Access-IQ Platform

View the Live Dashboard →

Access-IQ Platform

End-to-end NHS Trust analytics platform simulating a consultancy engagement that ingests operational healthcare data, models it through a medallion architecture, and surfaces access and inequality analytics.

The Problem

NHS Trusts generate vast amounts of operational data across EHR systems, A&E departments, diagnostic services, appointment bookings etc, but they rarely have the engineering infrastructure to turn it into actionable inequality analytics.

Waiting times, A&E breaches, and diagnostic delays affect deprived communities disproportionately. National targets (18-week RTT, 6-week DM01, 4-hour A&E) are tracked in aggregate, but breakdowns by IMD decile, ethnicity, age band, and gender are largely invisible.

Access-IQ demonstrates how a data engineering consultancy would build the analytics infrastructure for a fictional NHS Trust ("Northshire Trust") to surface these patterns. The platform ingests synthetic but structurally realistic healthcare data from three source systems, models it through a Bronze/Silver/Gold medallion architecture, and delivers inequality-aware dashboards to Trust analysts.
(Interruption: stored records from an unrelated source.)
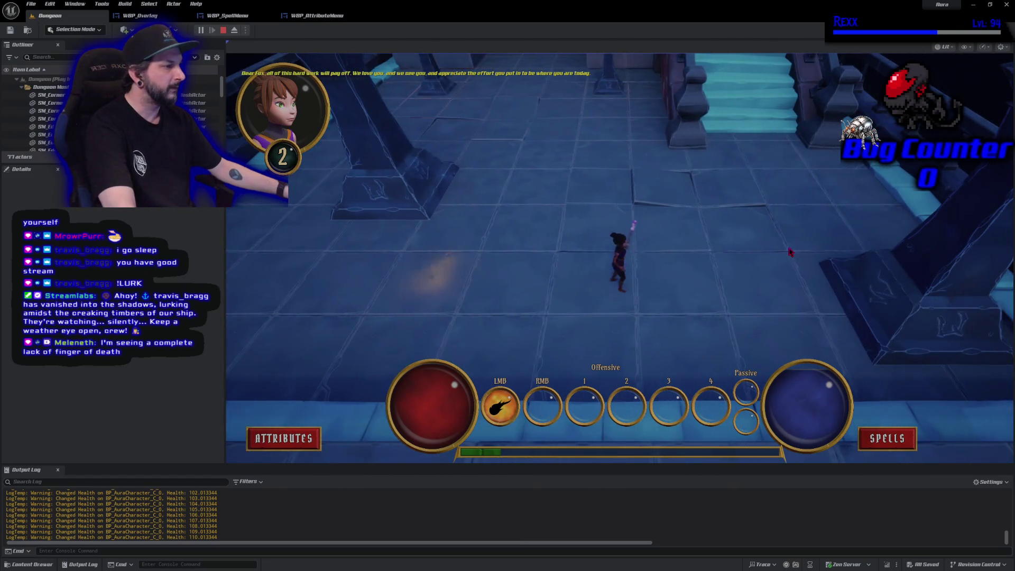
{"action": "left_click", "coordinate": [345, 365]}
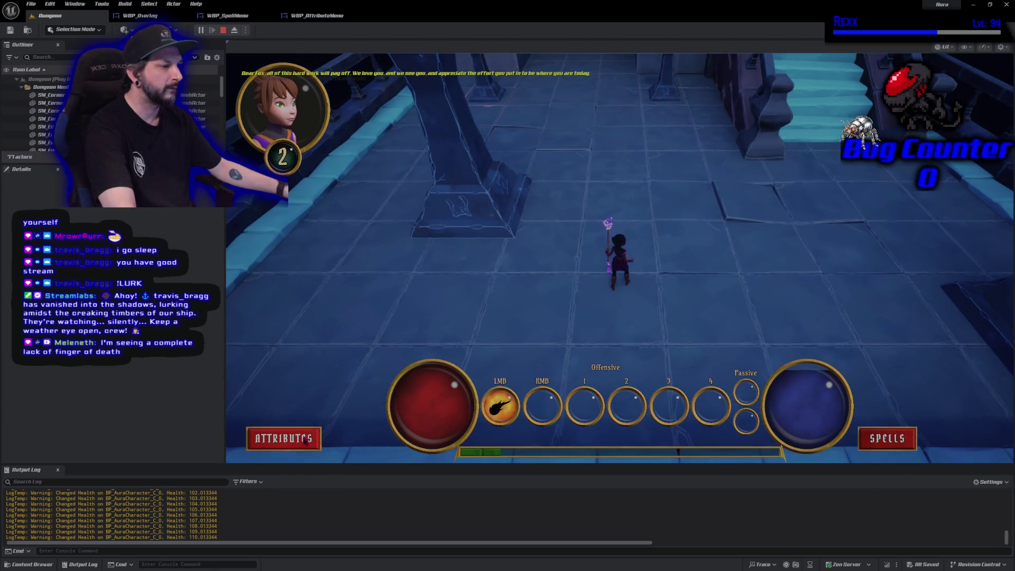
{"action": "left_click", "coordinate": [306, 441]}
{"action": "left_click", "coordinate": [869, 441]}
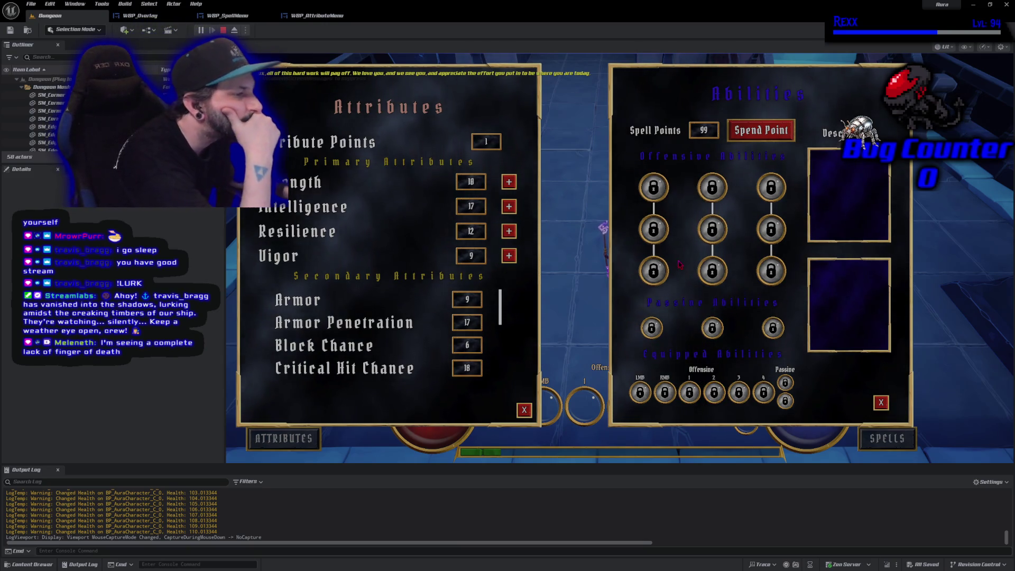
Put the remaining attribute point into Strength and review the secondary attributes
{"action": "left_click", "coordinate": [509, 182]}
Two AWS accounts model a real vendor-client boundary - the Trust controls its own data, the platform account processes it under contract. All infrastructure is CDK-managed with an ephemeral deploy/destroy pattern to avoid idle costs.

How It Works

The platform spans two AWS accounts connected via VPC peering. The Trust account hosts the simulated hospital environment (RDS Postgres, SFTP via Transfer Family, S3 exports). The Platform account runs the analytics infrastructure: ECS Fargate for ingestion, S3 data lake with KMS encryption, Redshift Serverless for warehousing and dbt modelling, Prefect for orchestration, and CloudWatch for observability.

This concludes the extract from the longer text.